__Supplied passage__
Multi-Strategy Fine-Tuning of LLMs for Sequence Classification: BERT and LLaMA with Soft and Hard Prompting

This project demonstrates how to fine-tune large language models (LLMs) like BERT and LLaMA for sequence classification tasks using both soft and hard prompting techniques. It explores different methods of prompting to efficiently adapt pre-trained models for specific tasks.

Techniques Used

  • Standard Fine-tuning with BERT:

    • Model: bert-base-uncased
    • Dataset: GLUE MRPC dataset
    • Layers: All BERT layers are initially frozen, except for the last two encoder layers, which are unfrozen and fine-tuned.
    • Optimizations: Learning rate, batch size, number of epochs, weight decay, and other hyperparameters were tuned for optimal performance.
    • Evaluation Metrics: Accuracy, classification report, confusion matrix, and ROC-AUC curve.
    • Output: The fine-tuned model and tokenizer are saved for further inference.
    •  
  • Soft Prompting:

    • Instead of adding tokens explicitly as in hard prompting, this method introduces trainable soft prompts (embedding vectors) which are prepended to the input token embeddings.

__What to do__
**a)** List the evaluation metrics that the fine-tuning text gives for standard fine-tuning with BERT.
**b)** Shorten the paragraph in the fine-tuning text that begins "This project demonstrates how" to a single sentence that keeps its main facts.
Rely on the fine-tuning text alone.

[Source data]
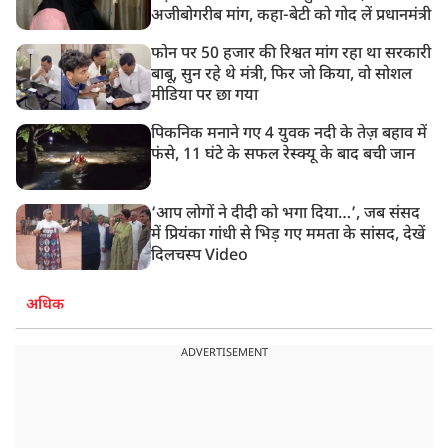
अजीबोगरीब मांग, कहा-बेटी को गोद लें प्रधानमंत्री
फोन पर 50 हजार की रिश्वत मांग रहा था सरकारी
बाबू, सुन रहे थे मंत्री, फिर जो किया, वो सोशल
मीडिया पर छा गया
पिकनिक मनाने गए 4 युवक नदी के तेज़ बहाव में
फंसे, 11 घंटे के सफल रेस्क्यू के बाद बची जान
‘आप लोगों ने दीदी को भगा दिया…’, जब संसद
में प्रियंका गांधी से भिड़ गए ममता के सांसद, देखें
दिलचस्प Video
अधिक
ADVERTISEMENT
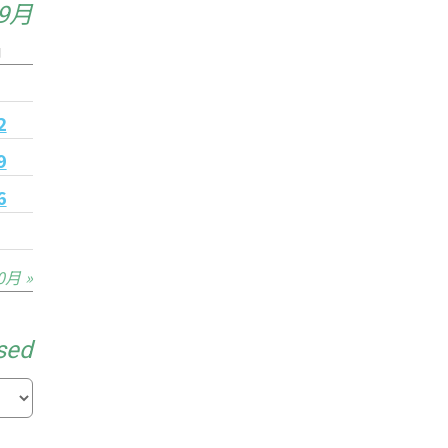
年9月
日
5
2
9
6
0月 »
sed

__Responses for each task__
**a)**
- Accuracy
- Classification report
- Confusion matrix
- ROC-AUC curve

**b)** The project fine-tunes LLMs such as BERT and LLaMA for sequence classification with soft and hard prompting, exploring prompting methods to efficiently adapt pre-trained models to specific tasks.